• [ASSIGNMENT] Could you print out every line of the records below word for word, leaving nothing out and changing nothing?

[Extracted data entries]

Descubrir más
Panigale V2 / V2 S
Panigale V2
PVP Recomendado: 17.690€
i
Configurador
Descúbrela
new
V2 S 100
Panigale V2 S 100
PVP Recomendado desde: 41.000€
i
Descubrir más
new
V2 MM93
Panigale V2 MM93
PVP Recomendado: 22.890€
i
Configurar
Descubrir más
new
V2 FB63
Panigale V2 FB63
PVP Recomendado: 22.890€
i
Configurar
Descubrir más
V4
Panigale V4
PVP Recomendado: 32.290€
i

• [ANSWER BOX]
Descubrir más
Panigale V2 / V2 S
Panigale V2
PVP Recomendado: 17.690€
i
Configurador
Descúbrela
new
V2 S 100
Panigale V2 S 100
PVP Recomendado desde: 41.000€
i
Descubrir más
new
V2 MM93
Panigale V2 MM93
PVP Recomendado: 22.890€
i
Configurar
Descubrir más
new
V2 FB63
Panigale V2 FB63
PVP Recomendado: 22.890€
i
Configurar
Descubrir más
V4
Panigale V4
PVP Recomendado: 32.290€
i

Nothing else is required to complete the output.